O presidente do Conselho da SAF do Fortaleza, Fabiano Barreira, comentou em entrevista ao jornalista Alexandre Mota, do Diário do Nordeste, sobre o momento do clube, as críticas ao CEO Marcelo Paz e a dívida de R$100 milhões do tricolor.
“Sim, o clube possui dívida, resultado de um período em que a estrutura de custos superou a capacidade de receita. Isso não representa descontrole: endividamento é comum em instituições esportivas e no mercado corporativo, desde que haja lastro e capacidade de pagamento, e o Fortaleza possui ambos. O clube tem ativos relevantes, como jogadores formados na base, atletas do elenco profissional, patrimônio e credibilidade no mercado, que possibilitam reorganizar receitas e amortizar o passivo. E mesmo após a aprovação da SAF, há um processo burocrático extenso de cisão entre a Associação e a SAF, o que torna inviável imaginar que a simples aprovação estatutária resultaria em captação imediata. Estamos trabalhando com responsabilidade financeira e planejamento para equalizar o cenário, independentemente do desfecho esportivo. Se houver rebaixamento, haverá redimensionamento orçamentário, revisão de elenco e ajustes administrativos; se houver permanência, haverá reavaliação estratégica do mesmo modo, porque o desempenho de 2025 exige respostas. Esse tipo de movimento, inclusive, é comum no futebol. Portanto, não existe terra arrasada. Há ativos, credibilidade e mecanismos concretos de reequilíbrio, e o Fortaleza vai reorganizar sua operação para seguir sustentável, competitivo e financeiramente saudável.”

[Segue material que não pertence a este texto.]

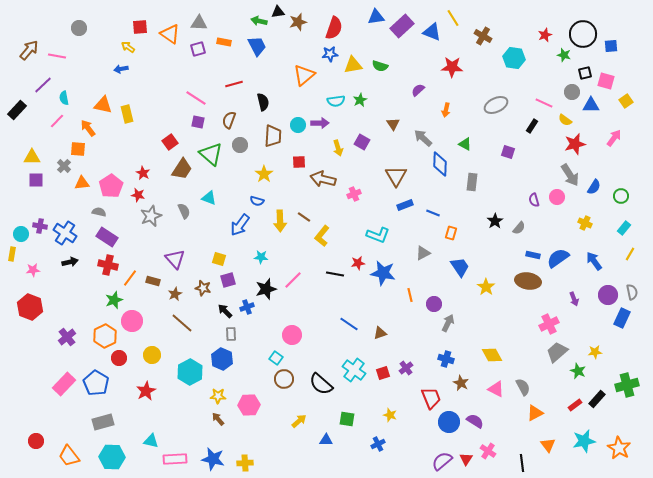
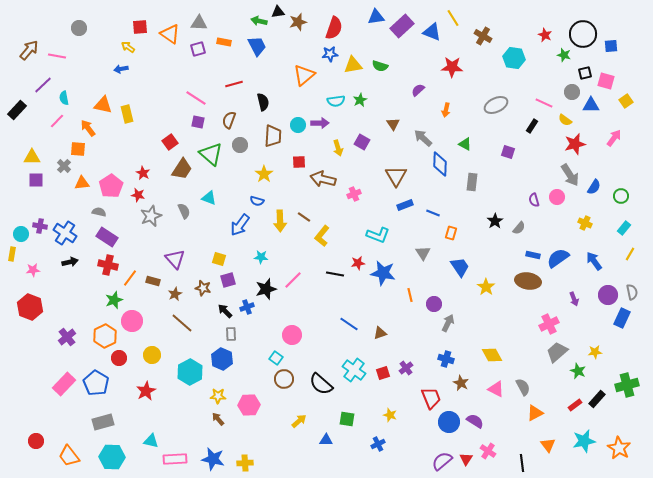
red star at (545, 35): rotated 24 degrees counterclockwise
gray triangle at (423, 253): rotated 35 degrees counterclockwise
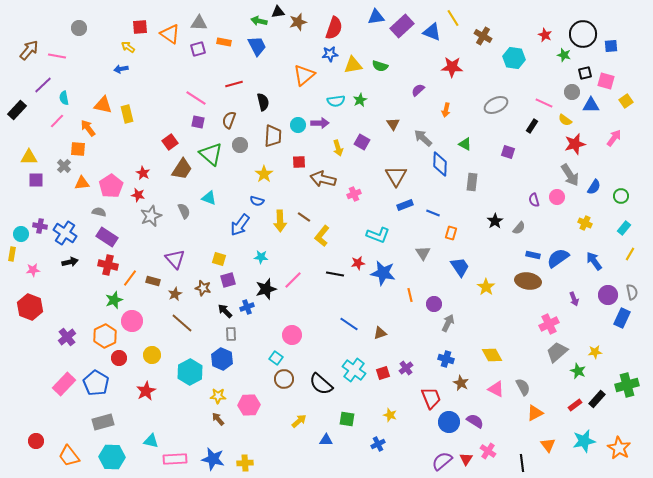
yellow triangle at (32, 157): moved 3 px left
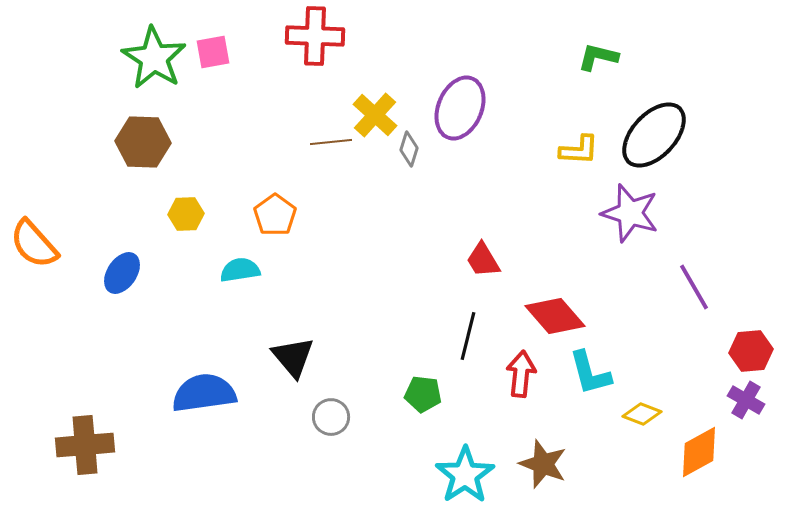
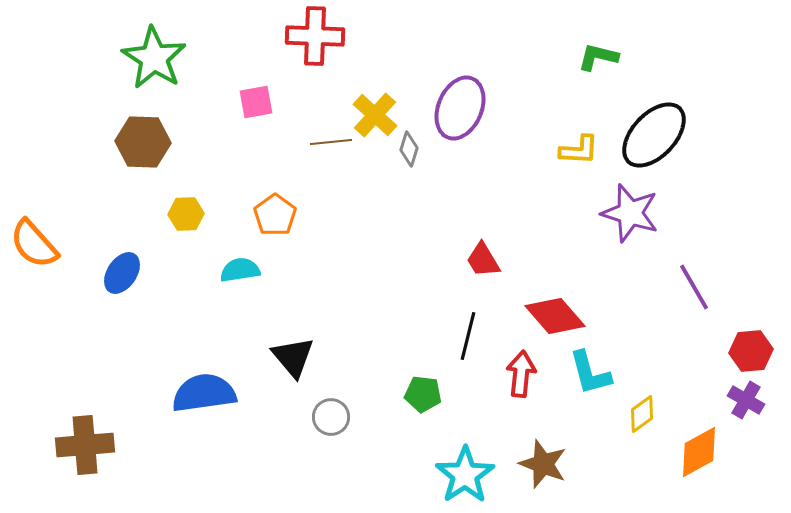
pink square: moved 43 px right, 50 px down
yellow diamond: rotated 57 degrees counterclockwise
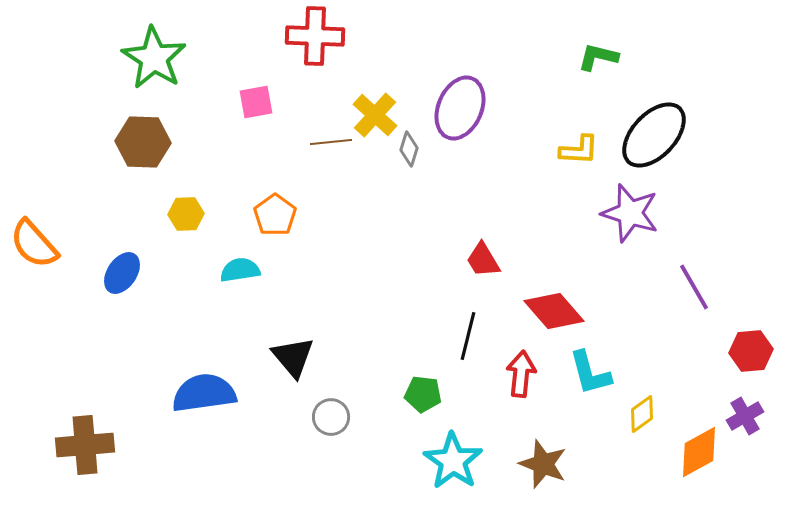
red diamond: moved 1 px left, 5 px up
purple cross: moved 1 px left, 16 px down; rotated 30 degrees clockwise
cyan star: moved 12 px left, 14 px up; rotated 4 degrees counterclockwise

Segundo ele, o clube trabalha para reorganizar receitas e equilibrar o passivo, mantendo a sustentabilidade independentemente do desempenho esportivo.
Sobre a venda da SAF, o dirigente afirmou que o cenário econômico atual dificulta novos investimentos:
“O país atravessa quatro anos sem IPOs e praticamente sem novos movimentos relevantes de SAF, o que mostra que não se trata de um problema do Fortaleza, mas de contexto nacional. Outros clubes, inclusive, tentaram seguir com operações que não foram adiante. Diante desse cenário, a nossa operação tornou-se inviável naquele momento.”